(Beginning of TEXT)
Biodegradable Metal-Organic Frameworks Power DNAzyme for in Vivo Temporal-Spatial Control Fluorescence Imaging of Aberrant MicroRNA and Hypoxic Tumor.

MicroRNAs (miRNAs) are involved in the essential progresses of many diseases and have emerged as therapeutic and diagnostic biomarkers. The combination of miRNA aberrant expression and tumor microenvironment (TME) features holds great potential for precise tumor imaging diagnosis but has been minimally explored. Herein, we rationally design a DNA@Cu-MOF nanosystem containing copper metal-organic frameworks (Cu-MOF) and a DNAzyme-assisted signal amplification procedure for deregulated miRNA-related hypoxic tumor diagnosis. The nanoprobes comprising a signal strand block Cu-specific DNAzyme precursor and a substrate strand are assembled on the surface of the hypoxia-responsive Cu-MOF. Under TME characterized by hypoxia, the DNA@Cu-MOF nanosystem disassociates and accomplishes the release of abundant Cu2+, DNAzyme precursor, and substrate strand. Target aberrant miRNA displaces the signal strand to recover one fluorescence signal for detection. Importantly, it activates the Cu-specific DNAzyme amplification, which produces miRNA aberrant expression-dependent fluorescence signal for hypoxic tumor diagnosis. Both in vitro and in vivo experiments validate its good performance for tumor cell diagnosis. The hypoxia-driven and miRNA-binding-induced self-powered and temporal-spatial fluorescence imaging nanosystem not only provides a great tool for aberrant miRNA-related hypoxic tumor diagnosis but also is readily applied for the control and modulation of biological functions.
(End of TEXT)
**ACTIVITY:** According to the abstract on the DNA@Cu-MOF nanosystem, what is released when the nanosystem disassociates under hypoxic conditions?
(Beginning of DATA LISTING)
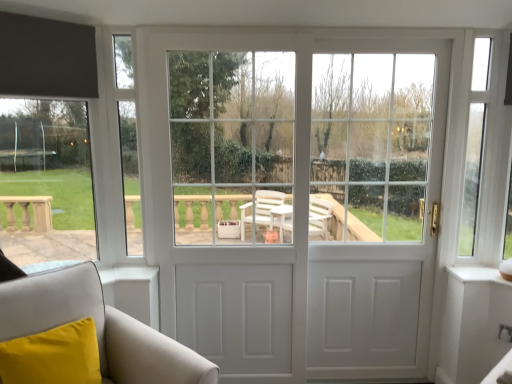
Question: Looking at their shapes, would you say white glossy door at right, which ranks as the second screen door in left-to-right order, is wider or thinner than white leather armchair at lower left?

Choices:
 (A) wide
 (B) thin

Answer: (B)

Question: In the image, is white glossy door at right, which ranks as the second screen door in left-to-right order, positioned in front of or behind white leather armchair at lower left?

Choices:
 (A) front
 (B) behind

Answer: (B)

Question: Which object is the farthest from the white matte door at center?

Choices:
 (A) white glossy door at center, which is the second screen door in right-to-left order
 (B) white glossy door at right, which is the 1th screen door from right to left
 (C) clear glass door at right
 (D) white leather armchair at lower left

Answer: (D)

Question: Which of these objects is positioned closest to the white matte door at center?

Choices:
 (A) white glossy door at right, which ranks as the second screen door in left-to-right order
 (B) white leather armchair at lower left
 (C) white glossy door at center, which is the second screen door in right-to-left order
 (D) clear glass door at right

Answer: (C)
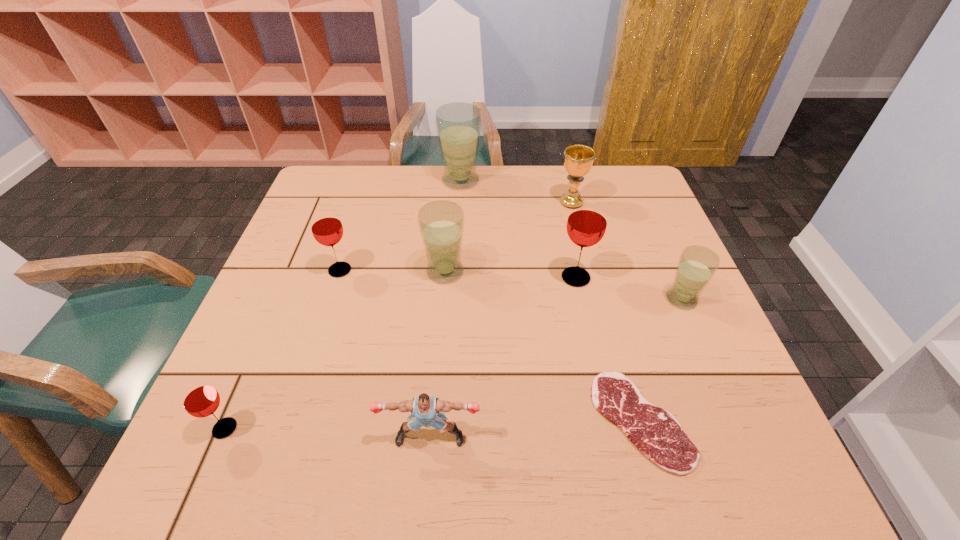
Where is `the fifth glass from left to right`? the fifth glass from left to right is located at coordinates (587, 221).

Locate an element on the screen. The width and height of the screenshot is (960, 540). the rightmost red glass is located at coordinates (587, 221).

At what (x,y) coordinates should I click in order to perform the action: click on the farthest glass. Please return your answer as a coordinate pair (x, y). This screenshot has height=540, width=960. Looking at the image, I should click on (458, 124).

The image size is (960, 540). Identify the location of the farthest blue glass. (458, 124).

Where is `the second biggest red glass`? the second biggest red glass is located at coordinates (327, 229).

The image size is (960, 540). What are the coordinates of `the second object from left to right` in the screenshot? It's located at (327, 229).

Identify the location of the second smallest blue glass. (441, 223).

You are a GUI agent. You are given a task and a screenshot of the screen. Output one action in this format:
    pyautogui.click(x=<x>, y=<y>)
    Task: Click on the eighth nearest object
    This screenshot has width=960, height=540.
    Given the screenshot: What is the action you would take?
    pyautogui.click(x=578, y=160)

Where is `chalice`? chalice is located at coordinates (578, 160).

This screenshot has width=960, height=540. I want to click on red puncher, so click(x=424, y=408).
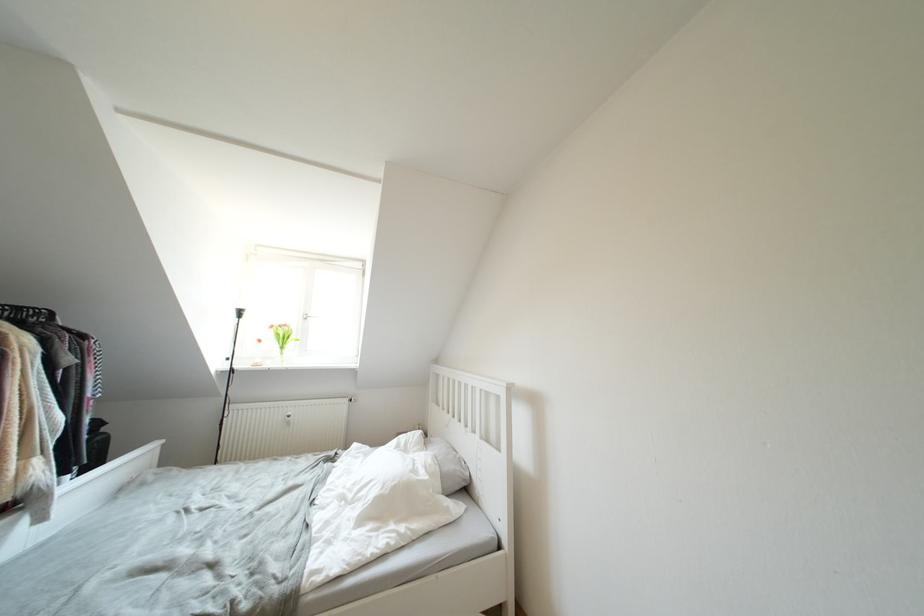
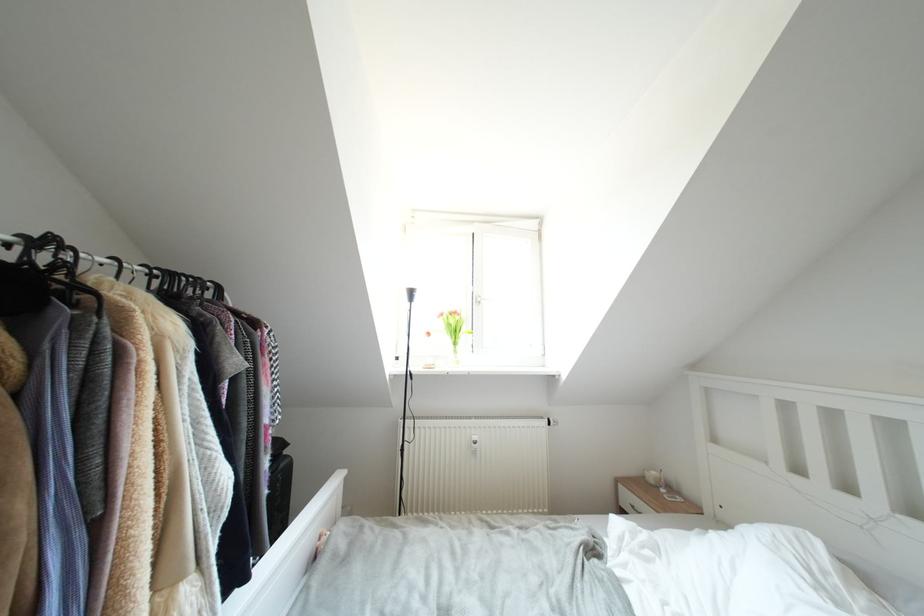
Which direction would the cameraman need to move to produce the second image?

The cameraman moved toward left, forward.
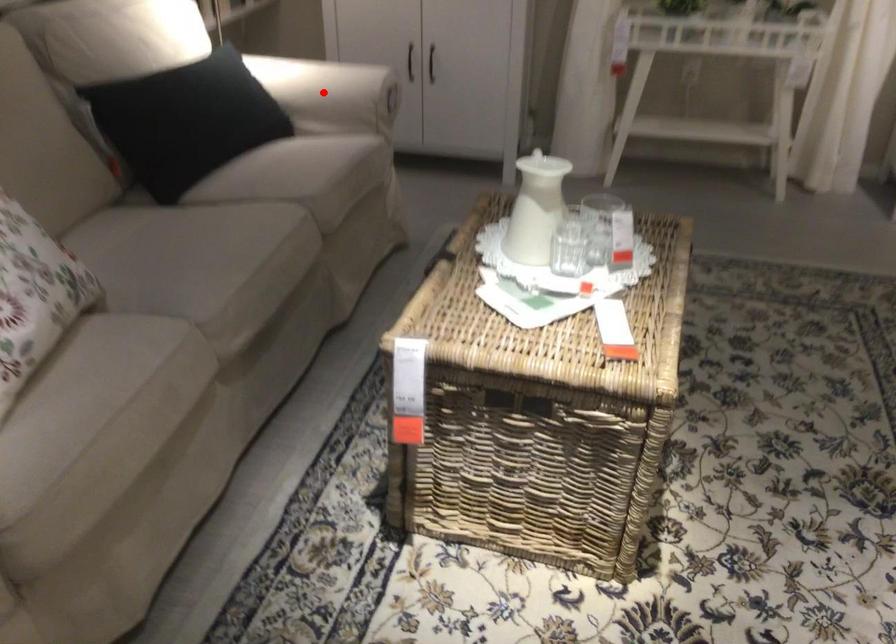
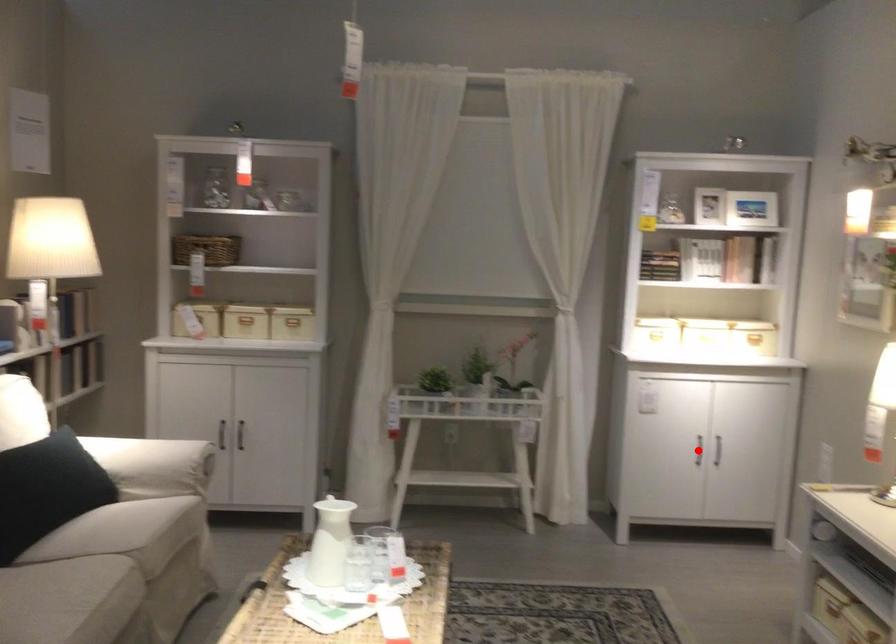
I am providing you with two images of the same scene from different viewpoints. A red point is marked on the first image and another point is marked on the second image. Do the highlighted points in image1 and image2 indicate the same real-world spot?

No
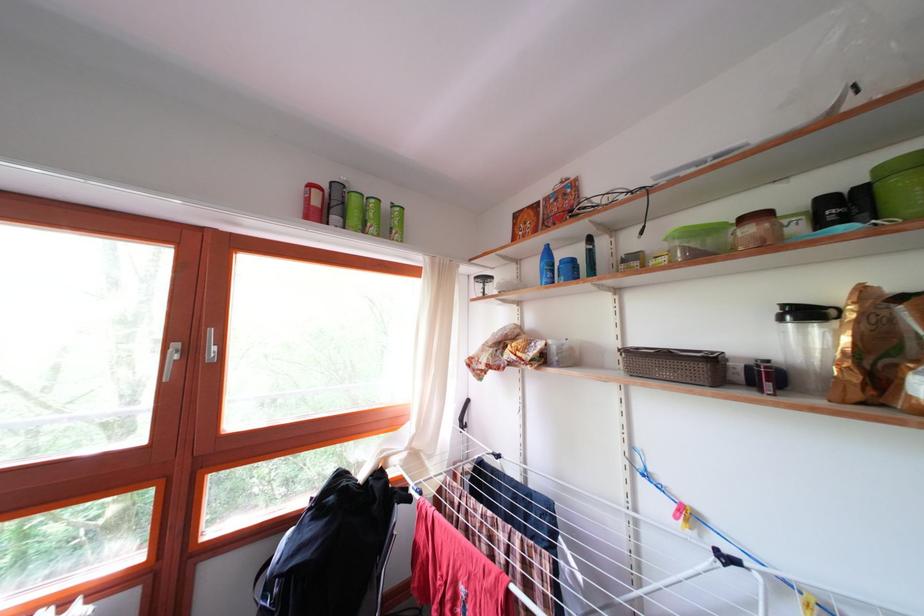
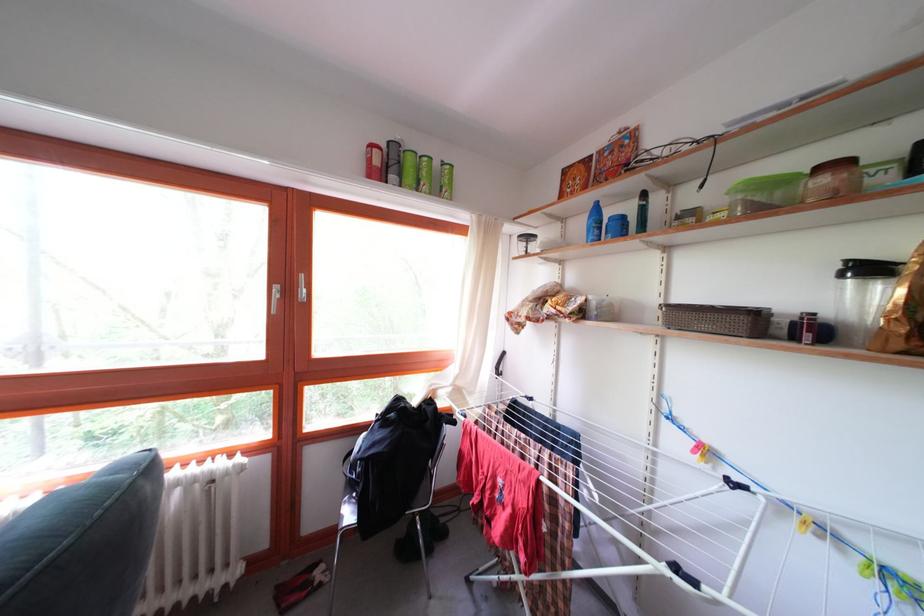
In the second image, find the point that corresponds to (759,236) in the first image.

(832, 187)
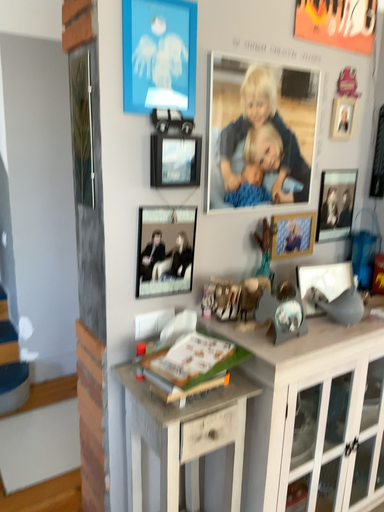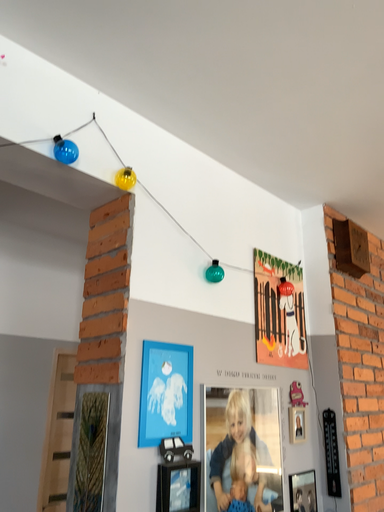
Question: How did the camera likely rotate when shooting the video?

Choices:
 (A) rotated right
 (B) rotated left

Answer: (A)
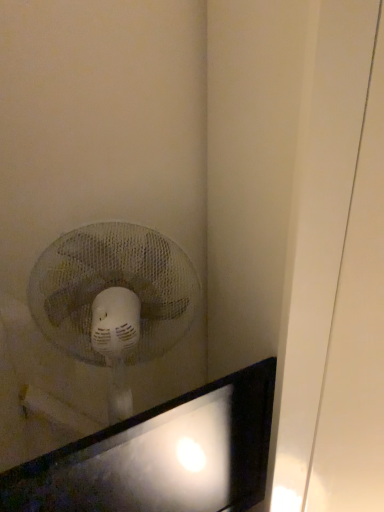
Question: Looking at their shapes, would you say matte black monitor at lower left is wider or thinner than white plastic fan at upper left?

Choices:
 (A) wide
 (B) thin

Answer: (B)

Question: From a real-world perspective, relative to white plastic fan at upper left, is matte black monitor at lower left vertically above or below?

Choices:
 (A) below
 (B) above

Answer: (A)

Question: From the image's perspective, is matte black monitor at lower left positioned above or below white plastic fan at upper left?

Choices:
 (A) below
 (B) above

Answer: (A)

Question: From a real-world perspective, is white plastic fan at upper left positioned above or below matte black monitor at lower left?

Choices:
 (A) above
 (B) below

Answer: (A)

Question: Considering the positions of white plastic fan at upper left and matte black monitor at lower left in the image, is white plastic fan at upper left wider or thinner than matte black monitor at lower left?

Choices:
 (A) wide
 (B) thin

Answer: (A)

Question: Is point (139, 327) positioned closer to the camera than point (36, 489)?

Choices:
 (A) closer
 (B) farther

Answer: (B)

Question: Is white plastic fan at upper left situated inside matte black monitor at lower left or outside?

Choices:
 (A) outside
 (B) inside

Answer: (A)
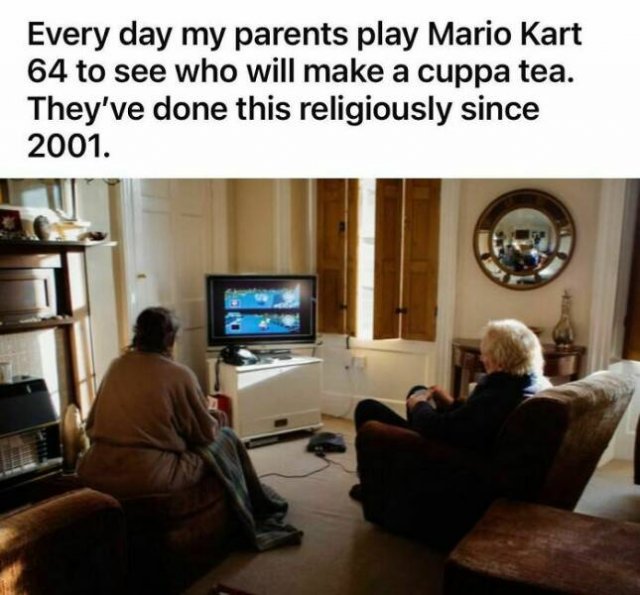
This screenshot has height=595, width=640. I want to click on white door, so click(x=188, y=250).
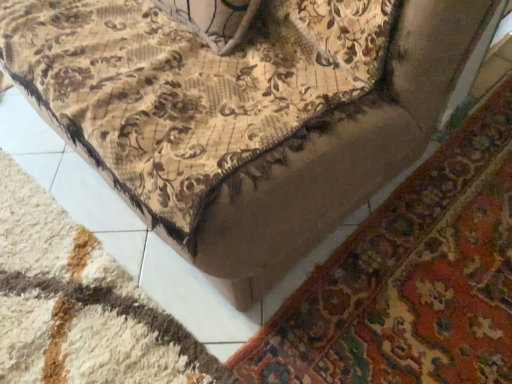
This screenshot has width=512, height=384. I want to click on vacant space underneath floral fabric mat at lower right, which ranks as the first mat in right-to-left order (from a real-world perspective), so click(x=441, y=253).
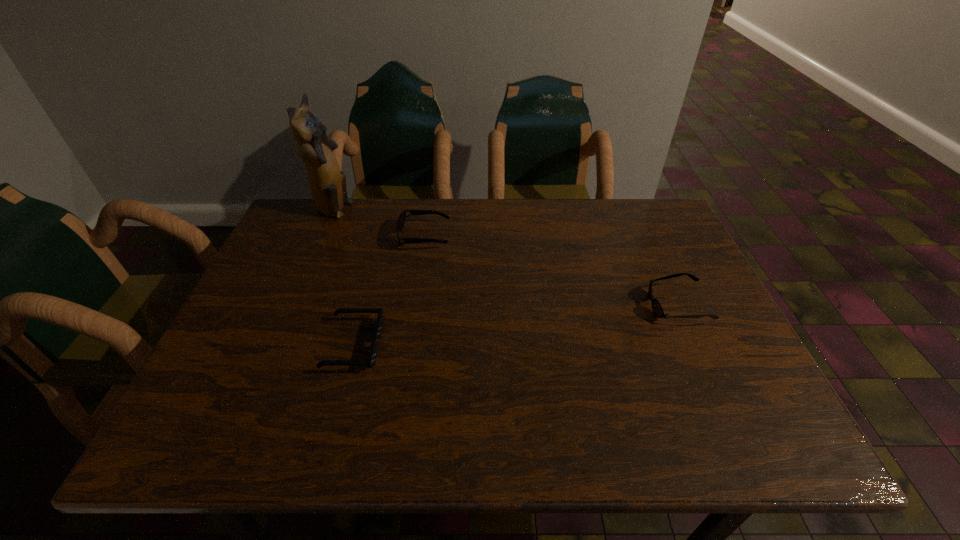
This screenshot has height=540, width=960. Identify the location of vacant area between the cat and the rightmost sunglasses. (505, 258).

Find the location of a particular element. free space between the rightmost object and the farthest sunglasses is located at coordinates (550, 271).

Identify the location of free point between the rightmost object and the farthest sunglasses. This screenshot has height=540, width=960. (550, 271).

Locate which object is the third closest to the shortest sunglasses. Please provide its 2D coordinates. Your answer should be formatted as a tuple, i.e. [(x, y)], where the tuple contains the x and y coordinates of a point satisfying the conditions above.

[(657, 308)]

Locate which object is the third closest to the rightmost sunglasses. Please provide its 2D coordinates. Your answer should be formatted as a tuple, i.e. [(x, y)], where the tuple contains the x and y coordinates of a point satisfying the conditions above.

[(327, 183)]

Where is `sunglasses that can be found as the closest to the rightmost object`? The width and height of the screenshot is (960, 540). sunglasses that can be found as the closest to the rightmost object is located at coordinates (402, 217).

Locate an element on the screen. The height and width of the screenshot is (540, 960). sunglasses identified as the second closest to the rightmost object is located at coordinates (373, 352).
(End of DATA LISTING)
**ANSWER FOR THE TASK:** Abundant Cu2+, the DNAzyme precursor, and the substrate strand.